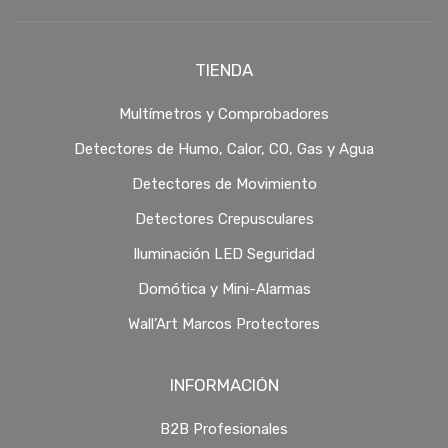
TIENDA
Multímetros y Comprobadores
Detectores de Humo, Calor, CO, Gas y Agua
Detectores de Movimiento
Detectores Crepusculares
Iluminación LED Seguridad
Domótica y Mini-Alarmas
Wall’Art Marcos Protectores
INFORMACIÓN
B2B Profesionales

============

_Assignment_
The entire listing above is to be copied exactly, with all pictures omitted.

_Exercise solution_
TIENDA
Multímetros y Comprobadores
Detectores de Humo, Calor, CO, Gas y Agua
Detectores de Movimiento
Detectores Crepusculares
Iluminación LED Seguridad
Domótica y Mini-Alarmas
Wall’Art Marcos Protectores
INFORMACIÓN
B2B Profesionales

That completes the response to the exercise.